§ Raw data:
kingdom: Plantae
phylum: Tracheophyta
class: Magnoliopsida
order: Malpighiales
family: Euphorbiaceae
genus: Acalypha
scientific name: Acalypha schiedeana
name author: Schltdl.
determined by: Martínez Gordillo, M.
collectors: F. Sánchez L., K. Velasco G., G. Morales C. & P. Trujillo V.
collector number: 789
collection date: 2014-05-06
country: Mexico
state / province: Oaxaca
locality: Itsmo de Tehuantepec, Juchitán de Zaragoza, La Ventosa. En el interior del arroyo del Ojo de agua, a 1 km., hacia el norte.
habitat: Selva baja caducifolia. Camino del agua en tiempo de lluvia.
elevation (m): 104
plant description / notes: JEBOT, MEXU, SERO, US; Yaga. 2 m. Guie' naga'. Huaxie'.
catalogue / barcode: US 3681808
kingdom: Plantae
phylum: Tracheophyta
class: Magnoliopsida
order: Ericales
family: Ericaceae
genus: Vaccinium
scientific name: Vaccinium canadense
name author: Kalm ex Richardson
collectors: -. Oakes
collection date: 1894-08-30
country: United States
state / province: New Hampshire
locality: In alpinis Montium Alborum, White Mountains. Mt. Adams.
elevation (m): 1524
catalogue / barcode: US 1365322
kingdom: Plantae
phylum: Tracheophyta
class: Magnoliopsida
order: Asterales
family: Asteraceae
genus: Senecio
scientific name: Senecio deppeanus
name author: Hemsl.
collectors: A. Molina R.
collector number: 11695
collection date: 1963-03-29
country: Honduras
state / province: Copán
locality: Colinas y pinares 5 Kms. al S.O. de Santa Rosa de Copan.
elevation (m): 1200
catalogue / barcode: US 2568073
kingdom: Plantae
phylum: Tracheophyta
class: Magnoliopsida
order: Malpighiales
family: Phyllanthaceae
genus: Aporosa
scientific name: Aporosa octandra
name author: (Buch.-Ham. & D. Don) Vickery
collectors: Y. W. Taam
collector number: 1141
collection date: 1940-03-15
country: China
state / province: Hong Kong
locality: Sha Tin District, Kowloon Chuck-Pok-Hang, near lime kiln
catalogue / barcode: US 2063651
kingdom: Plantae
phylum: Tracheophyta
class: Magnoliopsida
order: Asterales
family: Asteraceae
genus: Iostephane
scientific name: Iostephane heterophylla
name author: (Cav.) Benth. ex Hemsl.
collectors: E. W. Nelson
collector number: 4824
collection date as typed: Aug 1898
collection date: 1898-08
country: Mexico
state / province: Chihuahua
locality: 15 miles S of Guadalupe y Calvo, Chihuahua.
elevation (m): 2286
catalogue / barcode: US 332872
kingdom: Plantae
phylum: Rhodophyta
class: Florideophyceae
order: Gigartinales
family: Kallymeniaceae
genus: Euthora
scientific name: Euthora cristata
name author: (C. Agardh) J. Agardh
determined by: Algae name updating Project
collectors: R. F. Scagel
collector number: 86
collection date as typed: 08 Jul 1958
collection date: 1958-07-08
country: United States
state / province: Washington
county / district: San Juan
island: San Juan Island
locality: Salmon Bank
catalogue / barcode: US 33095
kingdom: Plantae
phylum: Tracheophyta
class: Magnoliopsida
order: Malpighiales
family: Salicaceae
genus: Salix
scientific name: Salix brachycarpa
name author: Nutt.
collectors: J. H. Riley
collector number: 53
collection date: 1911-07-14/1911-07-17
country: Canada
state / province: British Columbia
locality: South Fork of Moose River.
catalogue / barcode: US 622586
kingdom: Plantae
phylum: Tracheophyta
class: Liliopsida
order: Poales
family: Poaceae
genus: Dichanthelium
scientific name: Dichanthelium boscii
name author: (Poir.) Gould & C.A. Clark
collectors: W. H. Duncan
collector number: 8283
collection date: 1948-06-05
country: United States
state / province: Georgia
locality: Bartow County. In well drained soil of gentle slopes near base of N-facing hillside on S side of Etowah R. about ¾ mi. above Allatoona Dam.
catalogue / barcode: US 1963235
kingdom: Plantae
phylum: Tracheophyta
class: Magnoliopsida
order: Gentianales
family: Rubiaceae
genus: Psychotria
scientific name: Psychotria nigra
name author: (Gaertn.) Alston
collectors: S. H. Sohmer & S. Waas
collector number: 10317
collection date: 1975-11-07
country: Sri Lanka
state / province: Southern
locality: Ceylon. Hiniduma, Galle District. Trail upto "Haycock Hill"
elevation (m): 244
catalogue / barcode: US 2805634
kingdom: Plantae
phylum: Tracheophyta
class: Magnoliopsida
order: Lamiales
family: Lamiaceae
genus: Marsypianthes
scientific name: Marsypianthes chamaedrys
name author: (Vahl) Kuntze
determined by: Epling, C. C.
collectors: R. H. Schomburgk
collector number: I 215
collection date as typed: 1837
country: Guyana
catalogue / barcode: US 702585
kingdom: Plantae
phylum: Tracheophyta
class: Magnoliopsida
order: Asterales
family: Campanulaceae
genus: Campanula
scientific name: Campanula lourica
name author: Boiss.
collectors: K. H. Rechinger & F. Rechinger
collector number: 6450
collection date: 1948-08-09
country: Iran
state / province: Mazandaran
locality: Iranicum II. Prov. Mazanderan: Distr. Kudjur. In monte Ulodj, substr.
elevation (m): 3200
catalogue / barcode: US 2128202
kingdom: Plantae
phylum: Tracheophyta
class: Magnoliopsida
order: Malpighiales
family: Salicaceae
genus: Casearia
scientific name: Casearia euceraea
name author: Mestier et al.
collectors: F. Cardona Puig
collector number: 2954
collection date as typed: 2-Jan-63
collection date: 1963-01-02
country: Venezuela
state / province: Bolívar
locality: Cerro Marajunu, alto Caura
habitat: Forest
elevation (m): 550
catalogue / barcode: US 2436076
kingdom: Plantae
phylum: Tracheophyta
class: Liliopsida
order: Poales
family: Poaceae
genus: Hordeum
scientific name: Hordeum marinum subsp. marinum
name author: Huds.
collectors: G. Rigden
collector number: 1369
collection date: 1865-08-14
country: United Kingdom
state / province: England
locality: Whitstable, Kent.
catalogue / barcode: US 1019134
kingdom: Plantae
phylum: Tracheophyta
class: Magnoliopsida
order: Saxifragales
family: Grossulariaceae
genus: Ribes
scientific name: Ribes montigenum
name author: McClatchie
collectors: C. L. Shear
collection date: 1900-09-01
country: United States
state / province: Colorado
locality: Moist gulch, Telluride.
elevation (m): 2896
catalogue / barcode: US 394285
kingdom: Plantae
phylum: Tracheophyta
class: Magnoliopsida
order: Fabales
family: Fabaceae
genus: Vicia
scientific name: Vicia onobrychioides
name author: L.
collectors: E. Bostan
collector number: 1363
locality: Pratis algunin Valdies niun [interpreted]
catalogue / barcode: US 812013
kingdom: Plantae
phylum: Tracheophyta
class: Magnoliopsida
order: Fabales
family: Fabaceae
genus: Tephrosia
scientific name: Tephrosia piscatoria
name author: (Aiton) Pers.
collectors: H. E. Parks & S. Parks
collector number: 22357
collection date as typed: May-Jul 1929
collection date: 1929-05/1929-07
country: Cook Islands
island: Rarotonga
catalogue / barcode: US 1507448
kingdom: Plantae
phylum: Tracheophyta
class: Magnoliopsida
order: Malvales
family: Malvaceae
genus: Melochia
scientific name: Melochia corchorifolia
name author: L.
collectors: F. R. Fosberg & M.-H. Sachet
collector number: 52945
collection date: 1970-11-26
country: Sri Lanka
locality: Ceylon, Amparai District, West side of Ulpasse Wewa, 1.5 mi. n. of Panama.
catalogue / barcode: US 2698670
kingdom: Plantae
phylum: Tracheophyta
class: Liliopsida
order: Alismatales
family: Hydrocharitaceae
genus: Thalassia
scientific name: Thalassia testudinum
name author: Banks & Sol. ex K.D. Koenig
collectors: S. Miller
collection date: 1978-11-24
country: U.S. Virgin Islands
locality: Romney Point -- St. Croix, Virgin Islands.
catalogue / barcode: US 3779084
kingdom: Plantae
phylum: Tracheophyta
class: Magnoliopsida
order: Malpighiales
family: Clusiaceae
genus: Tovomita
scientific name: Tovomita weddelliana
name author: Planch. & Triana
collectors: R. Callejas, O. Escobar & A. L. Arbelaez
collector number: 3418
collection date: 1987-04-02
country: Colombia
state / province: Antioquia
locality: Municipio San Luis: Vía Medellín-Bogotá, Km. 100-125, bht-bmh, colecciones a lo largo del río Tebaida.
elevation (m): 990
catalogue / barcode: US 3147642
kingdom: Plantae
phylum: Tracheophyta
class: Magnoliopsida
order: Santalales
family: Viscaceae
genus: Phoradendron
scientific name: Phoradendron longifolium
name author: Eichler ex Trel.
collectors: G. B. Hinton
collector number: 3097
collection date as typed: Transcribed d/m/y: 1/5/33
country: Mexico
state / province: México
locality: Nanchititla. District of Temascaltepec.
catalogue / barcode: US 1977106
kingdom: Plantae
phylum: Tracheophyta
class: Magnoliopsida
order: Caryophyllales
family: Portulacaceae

§ Exercise details: Rewrite everything from the line containing "elevation (m): 2896" down to the line containing "scientific name: Phoradendron longifolium", changing each "catalogue / barcode" to "catalog number" and leaving all else unchanged. Return only those lines.

§ Problem solution:
elevation (m): 2896
catalog number: US 394285
kingdom: Plantae
phylum: Tracheophyta
class: Magnoliopsida
order: Fabales
family: Fabaceae
genus: Vicia
scientific name: Vicia onobrychioides
name author: L.
collectors: E. Bostan
collector number: 1363
locality: Pratis algunin Valdies niun [interpreted]
catalog number: US 812013
kingdom: Plantae
phylum: Tracheophyta
class: Magnoliopsida
order: Fabales
family: Fabaceae
genus: Tephrosia
scientific name: Tephrosia piscatoria
name author: (Aiton) Pers.
collectors: H. E. Parks & S. Parks
collector number: 22357
collection date as typed: May-Jul 1929
collection date: 1929-05/1929-07
country: Cook Islands
island: Rarotonga
catalog number: US 1507448
kingdom: Plantae
phylum: Tracheophyta
class: Magnoliopsida
order: Malvales
family: Malvaceae
genus: Melochia
scientific name: Melochia corchorifolia
name author: L.
collectors: F. R. Fosberg & M.-H. Sachet
collector number: 52945
collection date: 1970-11-26
country: Sri Lanka
locality: Ceylon, Amparai District, West side of Ulpasse Wewa, 1.5 mi. n. of Panama.
catalog number: US 2698670
kingdom: Plantae
phylum: Tracheophyta
class: Liliopsida
order: Alismatales
family: Hydrocharitaceae
genus: Thalassia
scientific name: Thalassia testudinum
name author: Banks & Sol. ex K.D. Koenig
collectors: S. Miller
collection date: 1978-11-24
country: U.S. Virgin Islands
locality: Romney Point -- St. Croix, Virgin Islands.
catalog number: US 3779084
kingdom: Plantae
phylum: Tracheophyta
class: Magnoliopsida
order: Malpighiales
family: Clusiaceae
genus: Tovomita
scientific name: Tovomita weddelliana
name author: Planch. & Triana
collectors: R. Callejas, O. Escobar & A. L. Arbelaez
collector number: 3418
collection date: 1987-04-02
country: Colombia
state / province: Antioquia
locality: Municipio San Luis: Vía Medellín-Bogotá, Km. 100-125, bht-bmh, colecciones a lo largo del río Tebaida.
elevation (m): 990
catalog number: US 3147642
kingdom: Plantae
phylum: Tracheophyta
class: Magnoliopsida
order: Santalales
family: Viscaceae
genus: Phoradendron
scientific name: Phoradendron longifolium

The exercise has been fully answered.